投稿日:2008-03-01 Sat
村上春樹著「走ることについて語るときに僕の語ること」
村上春樹の新刊。
当然、ベストセラーランキングにも登場。
ということで迷わず、手にとりました。
![]() | 走ることについて語るときに僕の語ること (2007/10/12) 村上 春樹 商品詳細を見る |
タイトルからもわかるとおり、小説ではなくて、マラソンやトライアスロンそしてそのレースに出場するためのトレーニングについてのエッセイだ。
よんで、久しぶりの著者の文章の心地よさを改めて実感。
すいすい読めてしまう。
運動を好んでするほうではないのだが、なかなか面白かった。
それは、体とかスポーツのことを語りながら、ところどころ、人生論や小説論、作家論が織り込まれている。
それが、自然にでてくるので、スゥーっと体に入ってくるようだった。
村上春樹的な表現も満載。
比喩、断言。それも、小気味いい。
そして、ハワイとかニューヨークとかアテネとかワールドワイドなマラソンエッセイだからちょっとおしゃれな気分になれる。
いつもの著者の作品のように。
こっちは毎日のように納豆を食っているような生活をしているんだけど・・・。
気にいったところをちょっと引用します。
「長編小説を書くという作業は、根本的には肉体労働であるとボクは認識している。
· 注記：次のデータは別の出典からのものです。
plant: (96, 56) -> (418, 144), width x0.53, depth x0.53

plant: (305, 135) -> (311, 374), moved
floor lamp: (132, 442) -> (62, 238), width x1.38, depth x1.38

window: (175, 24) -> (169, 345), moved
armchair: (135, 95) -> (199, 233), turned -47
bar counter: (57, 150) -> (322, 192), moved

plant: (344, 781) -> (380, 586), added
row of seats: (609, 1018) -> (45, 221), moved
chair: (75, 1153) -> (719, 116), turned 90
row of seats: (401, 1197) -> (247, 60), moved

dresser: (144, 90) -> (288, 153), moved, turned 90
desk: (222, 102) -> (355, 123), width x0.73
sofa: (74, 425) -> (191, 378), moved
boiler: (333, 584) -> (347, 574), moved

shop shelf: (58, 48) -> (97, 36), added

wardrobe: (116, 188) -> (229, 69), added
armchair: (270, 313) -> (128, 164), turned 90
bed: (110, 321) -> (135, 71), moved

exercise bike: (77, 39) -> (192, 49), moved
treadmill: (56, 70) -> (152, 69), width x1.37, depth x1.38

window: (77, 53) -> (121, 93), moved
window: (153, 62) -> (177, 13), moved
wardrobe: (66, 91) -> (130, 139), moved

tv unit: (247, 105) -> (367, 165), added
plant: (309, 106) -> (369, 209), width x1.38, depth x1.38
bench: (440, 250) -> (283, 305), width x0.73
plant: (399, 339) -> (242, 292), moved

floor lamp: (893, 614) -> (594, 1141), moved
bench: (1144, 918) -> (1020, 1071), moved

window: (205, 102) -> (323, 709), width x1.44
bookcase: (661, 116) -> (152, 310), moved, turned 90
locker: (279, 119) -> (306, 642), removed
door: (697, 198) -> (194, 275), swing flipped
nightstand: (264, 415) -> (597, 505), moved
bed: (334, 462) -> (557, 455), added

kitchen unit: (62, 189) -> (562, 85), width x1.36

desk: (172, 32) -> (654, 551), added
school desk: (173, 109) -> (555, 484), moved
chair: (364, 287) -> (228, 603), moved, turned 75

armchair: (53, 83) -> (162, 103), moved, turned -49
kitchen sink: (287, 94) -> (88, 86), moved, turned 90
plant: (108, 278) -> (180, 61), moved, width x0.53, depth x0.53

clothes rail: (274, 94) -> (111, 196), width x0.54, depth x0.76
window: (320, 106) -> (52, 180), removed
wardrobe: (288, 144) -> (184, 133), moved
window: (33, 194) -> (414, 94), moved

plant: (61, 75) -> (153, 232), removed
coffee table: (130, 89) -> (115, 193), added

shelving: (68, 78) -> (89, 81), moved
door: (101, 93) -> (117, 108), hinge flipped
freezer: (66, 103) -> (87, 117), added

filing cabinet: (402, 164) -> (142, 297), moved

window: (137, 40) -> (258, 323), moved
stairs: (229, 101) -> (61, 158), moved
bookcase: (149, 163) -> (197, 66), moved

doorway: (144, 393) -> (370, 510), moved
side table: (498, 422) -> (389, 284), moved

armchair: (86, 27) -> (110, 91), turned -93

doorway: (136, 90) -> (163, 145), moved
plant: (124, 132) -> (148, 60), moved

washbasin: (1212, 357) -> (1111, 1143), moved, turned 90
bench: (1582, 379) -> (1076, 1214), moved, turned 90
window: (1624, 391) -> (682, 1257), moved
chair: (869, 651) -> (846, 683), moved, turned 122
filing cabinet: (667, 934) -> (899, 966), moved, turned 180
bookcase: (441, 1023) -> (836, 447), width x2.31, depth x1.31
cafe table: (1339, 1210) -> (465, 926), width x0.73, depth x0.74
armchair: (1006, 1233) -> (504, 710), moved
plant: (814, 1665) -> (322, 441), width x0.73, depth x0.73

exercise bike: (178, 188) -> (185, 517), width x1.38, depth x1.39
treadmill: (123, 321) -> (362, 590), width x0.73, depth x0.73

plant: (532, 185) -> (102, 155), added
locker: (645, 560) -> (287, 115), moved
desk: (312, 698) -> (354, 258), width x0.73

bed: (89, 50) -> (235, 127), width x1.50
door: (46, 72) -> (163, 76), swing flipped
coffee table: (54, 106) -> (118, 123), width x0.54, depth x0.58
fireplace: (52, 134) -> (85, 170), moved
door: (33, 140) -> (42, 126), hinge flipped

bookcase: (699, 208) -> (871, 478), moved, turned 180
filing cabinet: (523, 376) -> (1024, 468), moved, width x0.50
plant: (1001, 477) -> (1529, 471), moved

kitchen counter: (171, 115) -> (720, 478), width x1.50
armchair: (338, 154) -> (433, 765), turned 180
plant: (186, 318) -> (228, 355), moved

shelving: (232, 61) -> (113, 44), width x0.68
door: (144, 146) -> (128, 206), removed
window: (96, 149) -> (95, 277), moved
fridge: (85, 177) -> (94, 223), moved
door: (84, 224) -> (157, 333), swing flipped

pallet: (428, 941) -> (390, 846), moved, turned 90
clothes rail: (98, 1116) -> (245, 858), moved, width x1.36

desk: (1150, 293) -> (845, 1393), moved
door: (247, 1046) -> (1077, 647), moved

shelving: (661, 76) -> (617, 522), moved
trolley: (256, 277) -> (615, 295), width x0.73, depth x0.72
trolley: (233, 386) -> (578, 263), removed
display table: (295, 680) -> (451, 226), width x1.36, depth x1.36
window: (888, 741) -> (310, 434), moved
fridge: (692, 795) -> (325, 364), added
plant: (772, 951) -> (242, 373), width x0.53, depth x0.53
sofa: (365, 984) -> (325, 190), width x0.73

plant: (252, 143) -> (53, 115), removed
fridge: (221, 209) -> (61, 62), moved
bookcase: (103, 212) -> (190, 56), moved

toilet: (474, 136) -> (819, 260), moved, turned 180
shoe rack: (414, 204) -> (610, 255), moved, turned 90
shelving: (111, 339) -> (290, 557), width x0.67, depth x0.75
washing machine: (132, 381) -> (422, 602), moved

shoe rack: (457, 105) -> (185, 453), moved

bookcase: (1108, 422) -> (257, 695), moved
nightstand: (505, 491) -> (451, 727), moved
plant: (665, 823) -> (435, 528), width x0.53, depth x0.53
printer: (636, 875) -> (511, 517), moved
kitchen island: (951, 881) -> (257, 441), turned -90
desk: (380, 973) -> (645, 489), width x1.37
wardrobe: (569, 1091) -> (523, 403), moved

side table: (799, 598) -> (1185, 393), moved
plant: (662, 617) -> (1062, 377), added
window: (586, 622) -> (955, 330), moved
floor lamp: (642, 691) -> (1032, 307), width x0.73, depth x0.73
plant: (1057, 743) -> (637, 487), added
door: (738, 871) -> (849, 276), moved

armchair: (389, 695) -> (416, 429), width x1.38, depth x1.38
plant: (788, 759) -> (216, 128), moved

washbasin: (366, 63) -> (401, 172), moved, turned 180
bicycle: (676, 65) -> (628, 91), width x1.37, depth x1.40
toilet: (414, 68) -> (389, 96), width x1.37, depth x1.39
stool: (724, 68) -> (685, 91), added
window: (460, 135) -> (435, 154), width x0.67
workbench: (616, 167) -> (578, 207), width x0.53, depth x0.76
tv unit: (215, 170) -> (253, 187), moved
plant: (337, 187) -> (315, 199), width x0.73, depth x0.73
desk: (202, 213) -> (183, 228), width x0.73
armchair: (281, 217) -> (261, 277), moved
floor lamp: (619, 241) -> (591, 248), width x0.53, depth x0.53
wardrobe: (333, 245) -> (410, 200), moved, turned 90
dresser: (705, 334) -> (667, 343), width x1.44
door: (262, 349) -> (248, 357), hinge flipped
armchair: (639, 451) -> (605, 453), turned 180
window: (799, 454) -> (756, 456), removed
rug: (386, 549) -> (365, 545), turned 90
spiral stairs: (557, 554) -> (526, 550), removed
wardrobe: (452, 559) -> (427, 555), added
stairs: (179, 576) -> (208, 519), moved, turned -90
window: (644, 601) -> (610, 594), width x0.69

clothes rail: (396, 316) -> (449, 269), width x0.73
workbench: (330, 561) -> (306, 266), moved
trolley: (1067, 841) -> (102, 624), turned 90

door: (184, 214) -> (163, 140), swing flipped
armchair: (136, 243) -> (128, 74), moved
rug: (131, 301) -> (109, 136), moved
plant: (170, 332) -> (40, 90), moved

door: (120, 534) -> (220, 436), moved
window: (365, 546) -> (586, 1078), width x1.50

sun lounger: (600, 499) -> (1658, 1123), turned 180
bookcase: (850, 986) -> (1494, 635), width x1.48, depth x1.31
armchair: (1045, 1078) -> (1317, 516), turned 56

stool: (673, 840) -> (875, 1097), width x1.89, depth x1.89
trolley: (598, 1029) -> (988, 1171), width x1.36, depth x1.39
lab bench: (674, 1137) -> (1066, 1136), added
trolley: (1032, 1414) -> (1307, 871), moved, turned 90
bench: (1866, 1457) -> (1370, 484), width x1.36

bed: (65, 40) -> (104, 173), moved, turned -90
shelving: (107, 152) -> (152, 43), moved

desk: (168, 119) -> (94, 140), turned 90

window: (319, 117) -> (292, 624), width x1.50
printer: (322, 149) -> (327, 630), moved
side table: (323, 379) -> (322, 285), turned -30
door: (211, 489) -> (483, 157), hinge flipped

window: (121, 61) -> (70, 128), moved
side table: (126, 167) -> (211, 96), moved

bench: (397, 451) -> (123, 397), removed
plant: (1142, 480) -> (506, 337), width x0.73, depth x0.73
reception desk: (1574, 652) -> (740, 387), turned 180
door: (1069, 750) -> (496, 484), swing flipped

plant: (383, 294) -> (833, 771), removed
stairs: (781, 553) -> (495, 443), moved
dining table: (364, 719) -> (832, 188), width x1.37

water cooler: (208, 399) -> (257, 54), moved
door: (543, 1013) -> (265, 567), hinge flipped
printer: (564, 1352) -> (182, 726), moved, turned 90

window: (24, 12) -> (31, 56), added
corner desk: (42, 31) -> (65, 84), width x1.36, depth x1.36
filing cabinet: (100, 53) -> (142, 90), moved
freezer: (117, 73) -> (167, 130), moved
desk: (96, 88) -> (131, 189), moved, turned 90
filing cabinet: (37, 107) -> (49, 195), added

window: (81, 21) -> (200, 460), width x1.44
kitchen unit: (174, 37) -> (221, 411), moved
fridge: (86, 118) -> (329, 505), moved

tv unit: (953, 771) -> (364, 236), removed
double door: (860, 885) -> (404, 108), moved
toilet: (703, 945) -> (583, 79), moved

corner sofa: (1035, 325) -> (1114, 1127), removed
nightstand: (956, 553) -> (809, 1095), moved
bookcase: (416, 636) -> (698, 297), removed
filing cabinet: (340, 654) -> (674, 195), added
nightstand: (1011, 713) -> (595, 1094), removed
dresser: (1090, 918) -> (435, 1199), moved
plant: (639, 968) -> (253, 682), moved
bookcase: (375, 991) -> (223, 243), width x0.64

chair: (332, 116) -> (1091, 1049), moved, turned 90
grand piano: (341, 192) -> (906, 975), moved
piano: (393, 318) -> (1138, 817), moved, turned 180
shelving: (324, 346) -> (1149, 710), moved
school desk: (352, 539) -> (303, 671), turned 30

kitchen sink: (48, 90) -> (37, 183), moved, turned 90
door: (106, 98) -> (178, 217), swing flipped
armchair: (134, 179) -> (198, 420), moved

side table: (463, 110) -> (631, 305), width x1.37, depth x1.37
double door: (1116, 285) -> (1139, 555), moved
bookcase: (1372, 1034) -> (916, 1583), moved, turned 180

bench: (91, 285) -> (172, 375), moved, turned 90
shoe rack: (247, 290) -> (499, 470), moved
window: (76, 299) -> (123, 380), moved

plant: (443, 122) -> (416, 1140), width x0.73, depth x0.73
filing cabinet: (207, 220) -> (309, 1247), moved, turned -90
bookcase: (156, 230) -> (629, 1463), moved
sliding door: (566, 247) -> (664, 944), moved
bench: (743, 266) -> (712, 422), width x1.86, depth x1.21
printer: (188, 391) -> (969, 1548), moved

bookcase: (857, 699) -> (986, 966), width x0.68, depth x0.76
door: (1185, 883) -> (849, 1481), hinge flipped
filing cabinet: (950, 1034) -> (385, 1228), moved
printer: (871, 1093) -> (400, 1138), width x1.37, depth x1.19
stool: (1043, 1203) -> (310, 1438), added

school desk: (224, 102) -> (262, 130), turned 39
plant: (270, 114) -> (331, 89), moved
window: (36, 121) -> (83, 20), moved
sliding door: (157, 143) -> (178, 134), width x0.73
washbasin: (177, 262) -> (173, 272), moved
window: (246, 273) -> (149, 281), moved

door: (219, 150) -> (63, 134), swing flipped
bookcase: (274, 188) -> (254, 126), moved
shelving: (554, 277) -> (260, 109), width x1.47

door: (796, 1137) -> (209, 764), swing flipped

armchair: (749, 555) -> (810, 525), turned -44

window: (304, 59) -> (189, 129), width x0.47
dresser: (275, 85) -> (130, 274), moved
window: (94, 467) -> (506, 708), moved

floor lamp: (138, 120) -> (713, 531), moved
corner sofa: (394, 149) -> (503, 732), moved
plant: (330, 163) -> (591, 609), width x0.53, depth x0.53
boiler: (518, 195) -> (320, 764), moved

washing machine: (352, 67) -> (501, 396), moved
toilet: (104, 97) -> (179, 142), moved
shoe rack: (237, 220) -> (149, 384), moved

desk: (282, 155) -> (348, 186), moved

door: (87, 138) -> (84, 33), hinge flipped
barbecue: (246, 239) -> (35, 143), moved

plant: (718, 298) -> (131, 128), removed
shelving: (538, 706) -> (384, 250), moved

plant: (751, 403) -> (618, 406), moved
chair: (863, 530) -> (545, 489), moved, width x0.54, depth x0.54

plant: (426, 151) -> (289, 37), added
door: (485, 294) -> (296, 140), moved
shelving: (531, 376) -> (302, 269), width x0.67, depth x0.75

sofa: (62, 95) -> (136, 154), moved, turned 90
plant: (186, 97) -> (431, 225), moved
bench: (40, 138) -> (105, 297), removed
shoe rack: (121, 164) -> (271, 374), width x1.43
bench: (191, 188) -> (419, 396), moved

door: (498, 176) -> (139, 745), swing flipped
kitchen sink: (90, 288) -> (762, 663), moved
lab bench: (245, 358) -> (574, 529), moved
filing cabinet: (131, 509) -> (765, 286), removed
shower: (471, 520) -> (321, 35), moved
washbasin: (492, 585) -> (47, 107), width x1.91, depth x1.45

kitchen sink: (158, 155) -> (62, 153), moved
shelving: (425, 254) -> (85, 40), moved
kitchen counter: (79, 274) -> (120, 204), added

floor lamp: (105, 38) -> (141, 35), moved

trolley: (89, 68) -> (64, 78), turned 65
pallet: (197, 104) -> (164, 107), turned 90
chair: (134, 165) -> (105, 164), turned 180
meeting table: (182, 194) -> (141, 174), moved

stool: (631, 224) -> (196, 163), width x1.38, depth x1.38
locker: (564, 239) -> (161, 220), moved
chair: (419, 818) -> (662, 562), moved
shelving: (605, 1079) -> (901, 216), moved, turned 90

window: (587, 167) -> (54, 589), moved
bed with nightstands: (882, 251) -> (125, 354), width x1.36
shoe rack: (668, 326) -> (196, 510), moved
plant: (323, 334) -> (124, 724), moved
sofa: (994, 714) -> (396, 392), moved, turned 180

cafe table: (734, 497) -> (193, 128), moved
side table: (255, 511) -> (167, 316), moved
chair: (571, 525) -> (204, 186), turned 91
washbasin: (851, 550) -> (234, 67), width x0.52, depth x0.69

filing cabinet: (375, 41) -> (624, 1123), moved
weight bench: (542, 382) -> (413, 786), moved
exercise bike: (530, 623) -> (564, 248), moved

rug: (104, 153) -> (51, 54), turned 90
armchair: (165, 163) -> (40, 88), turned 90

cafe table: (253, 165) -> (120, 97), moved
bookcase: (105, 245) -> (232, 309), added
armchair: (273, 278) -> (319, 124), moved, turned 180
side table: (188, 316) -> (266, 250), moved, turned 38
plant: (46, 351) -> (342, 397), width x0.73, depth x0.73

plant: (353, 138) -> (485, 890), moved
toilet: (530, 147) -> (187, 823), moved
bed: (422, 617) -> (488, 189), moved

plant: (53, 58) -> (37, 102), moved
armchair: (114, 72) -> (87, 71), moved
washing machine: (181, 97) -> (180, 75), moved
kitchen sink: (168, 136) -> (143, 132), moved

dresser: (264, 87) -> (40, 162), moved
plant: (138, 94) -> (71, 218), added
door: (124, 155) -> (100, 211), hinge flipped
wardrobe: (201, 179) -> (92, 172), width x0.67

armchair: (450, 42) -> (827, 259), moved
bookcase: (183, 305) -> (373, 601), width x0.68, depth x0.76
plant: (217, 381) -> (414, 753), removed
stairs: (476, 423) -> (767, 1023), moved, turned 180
文章をかくこと自体はたぶん頭脳労働だ。しかし、一冊のまとまった本を書きあげることは、むしろ肉体労働に近い。もちろん本を書くために、何か重いものを持ち上げたり、早く走ったり、高くとんだりする必要はない。だから世間の多くの人々のは見かけだけを見て、作家の仕事を静かな知的書斎労働だと見なしているようだ。コーヒーカップを持ち上げる程度の力があれば、小説なんて書けてしまうんだろうと。しかし実際にやってみれば、小説を書くというのがそんな穏やかな仕事ではないことが、すぐにおわかりいただけるはずだ。机の前に座って、神経をレーザービームのように一点に集中し、無の地平から想像力を立ち上げ、物語を生み出し、正しい言葉をひとつひとつ選び取り、すべての流れをあるべき位置に保ち続ける・・・そのような作業は、一般的に考えられているよりもはるかに大量のエネルギーを、長期にわたって必要とする。・・・・・・」
多くのベストーセラーを生み出す著者の、実にストイックな生活がよくわかる。
ほんの中でも書かれていたが、名作小説を作り出すために、著者は普通の人が楽しんでいるようなことをすべて生活から追い出している。
それができるかできないか。
それも、作家の条件のような気がした。
小説以外でも、著者の文章の虜になってしまった。